There is a process by which this kind of stuff is done, but your best bet is to contact the person on your agency responsible for this. They have forms and stuff that need to be filled out. Otherwise, HIPPA will prohibit the hospital from discussing the matter with you. Besides, if you contact the hospital first, they're just going to contact your agency representative to get the process started.
 
contact your DICO(designated infection control officer). you will need to fill out an unprotected exposure form, have labs drawn and possibly be medicated prophylactically.

how long ago are we talking here? and why did you wait so long? not only is that monumentally stupid, it might be dangerous in regards to a compensation case.

example(worst case scenario, in no way do i wish this happened to you)
incident as described above. you wait a week or two, then decide to report it. it turns out you have hiv. your companies lawyers, whose only goal in life is to reduce the COMPANIES liability, go digging into your life and somehow find out you picked up three different people at bars and took them home for horizontal after hours activity. they use that as an argument that your sexual practices are somewhat lax and that you could have POSSIBLY contracted the virus elsewhere. regardless of the status of the patient you came into contact with, you could be screwed because you waited to report it. now the same situation could manifest itself if you reported it that day, but at least they couldnt bag you on waiting till after you knew you contracted it by other means???

just a scenario???
 
Okay, see that? That's what we call a bad decision. Contact the hospital Infection Control personnel. On top of that, your department needs to be advised of the incident.
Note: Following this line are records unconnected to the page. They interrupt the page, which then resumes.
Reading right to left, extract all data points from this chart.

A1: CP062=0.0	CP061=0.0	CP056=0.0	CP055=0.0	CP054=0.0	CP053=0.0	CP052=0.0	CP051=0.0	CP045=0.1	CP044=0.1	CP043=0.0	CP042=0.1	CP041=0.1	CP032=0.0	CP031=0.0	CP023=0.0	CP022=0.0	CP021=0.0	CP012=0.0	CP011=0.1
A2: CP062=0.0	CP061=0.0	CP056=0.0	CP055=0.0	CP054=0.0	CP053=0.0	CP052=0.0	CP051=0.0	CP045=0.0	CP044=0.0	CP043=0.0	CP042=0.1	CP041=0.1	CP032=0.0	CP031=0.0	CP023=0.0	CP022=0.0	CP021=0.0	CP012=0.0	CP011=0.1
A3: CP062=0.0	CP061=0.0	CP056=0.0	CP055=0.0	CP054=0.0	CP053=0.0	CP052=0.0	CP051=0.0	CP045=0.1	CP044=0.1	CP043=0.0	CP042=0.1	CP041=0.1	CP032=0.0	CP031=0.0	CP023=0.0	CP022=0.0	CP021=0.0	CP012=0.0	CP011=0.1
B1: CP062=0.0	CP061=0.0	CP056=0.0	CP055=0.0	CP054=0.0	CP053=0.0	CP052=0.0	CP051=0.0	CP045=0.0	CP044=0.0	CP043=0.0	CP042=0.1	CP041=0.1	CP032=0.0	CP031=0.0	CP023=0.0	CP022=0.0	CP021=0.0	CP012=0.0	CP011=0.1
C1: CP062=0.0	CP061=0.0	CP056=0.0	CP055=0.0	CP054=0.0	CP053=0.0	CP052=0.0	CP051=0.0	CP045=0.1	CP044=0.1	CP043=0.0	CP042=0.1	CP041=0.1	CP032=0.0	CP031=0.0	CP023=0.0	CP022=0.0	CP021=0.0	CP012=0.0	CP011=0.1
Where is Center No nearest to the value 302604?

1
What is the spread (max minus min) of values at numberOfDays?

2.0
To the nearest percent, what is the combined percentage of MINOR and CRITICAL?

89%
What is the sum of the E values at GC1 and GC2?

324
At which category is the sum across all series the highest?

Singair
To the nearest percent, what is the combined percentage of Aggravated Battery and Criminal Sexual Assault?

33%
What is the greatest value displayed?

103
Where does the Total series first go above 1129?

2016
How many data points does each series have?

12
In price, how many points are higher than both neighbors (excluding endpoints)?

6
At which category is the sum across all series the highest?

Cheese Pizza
There should be a comma in there, I didn't mean I wasn't sure if I wanted to get checked out. I meant that BECAUSE i wasn't 100% sure, i did want to get checked out. Poor sentence on my part.
 
C'mon people, don't you remember anything from EMT-B? It's the Ryan White act!
 
C'mon people, don't you remember anything from EMT-B? It's the Ryan White act!
What about it? There is still a process by which you must follow. You can't simply walk into the hospital and ask about a patients contagious disease history without a reason or following the process.